● **Items from a dataset**
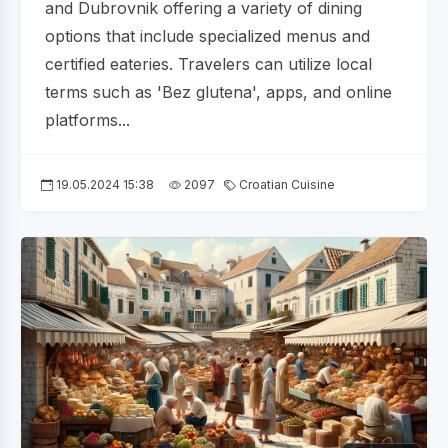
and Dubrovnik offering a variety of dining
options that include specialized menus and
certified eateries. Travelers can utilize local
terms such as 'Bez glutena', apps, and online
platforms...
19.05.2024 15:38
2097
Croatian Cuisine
--
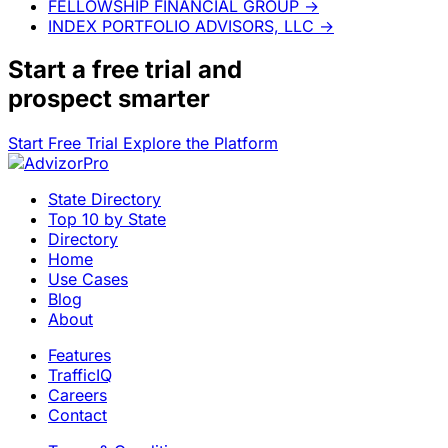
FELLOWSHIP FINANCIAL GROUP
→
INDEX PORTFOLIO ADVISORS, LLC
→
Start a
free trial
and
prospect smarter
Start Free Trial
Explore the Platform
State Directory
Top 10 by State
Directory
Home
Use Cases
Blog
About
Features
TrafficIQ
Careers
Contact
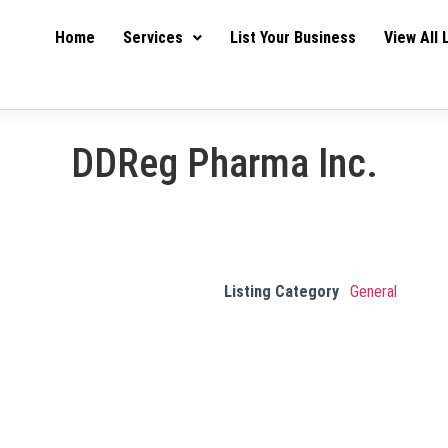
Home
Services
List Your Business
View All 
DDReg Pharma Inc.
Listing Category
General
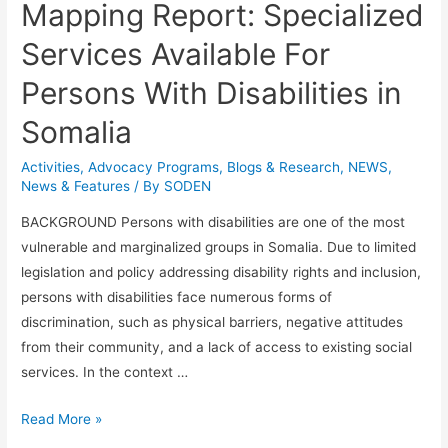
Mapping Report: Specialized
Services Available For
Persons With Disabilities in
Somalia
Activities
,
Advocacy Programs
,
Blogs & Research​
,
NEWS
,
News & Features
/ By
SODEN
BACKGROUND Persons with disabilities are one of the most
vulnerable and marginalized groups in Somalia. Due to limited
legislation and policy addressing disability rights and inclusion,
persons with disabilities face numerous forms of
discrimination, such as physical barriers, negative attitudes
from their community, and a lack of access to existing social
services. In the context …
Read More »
--
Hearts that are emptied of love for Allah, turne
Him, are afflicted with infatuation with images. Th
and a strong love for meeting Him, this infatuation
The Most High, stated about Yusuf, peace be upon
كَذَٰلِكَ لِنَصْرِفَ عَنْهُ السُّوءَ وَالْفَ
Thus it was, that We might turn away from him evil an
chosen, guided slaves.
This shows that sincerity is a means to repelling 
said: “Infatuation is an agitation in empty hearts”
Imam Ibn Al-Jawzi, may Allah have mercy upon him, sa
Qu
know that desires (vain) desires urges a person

● **Brief**
Repeat word for word every line from the one containing "and Dubrovnik offering a variety of dining" up to and including the one containing "Croatian Cuisine".

● **Exercise output**
and Dubrovnik offering a variety of dining
options that include specialized menus and
certified eateries. Travelers can utilize local
terms such as 'Bez glutena', apps, and online
platforms...
19.05.2024 15:38
2097
Croatian Cuisine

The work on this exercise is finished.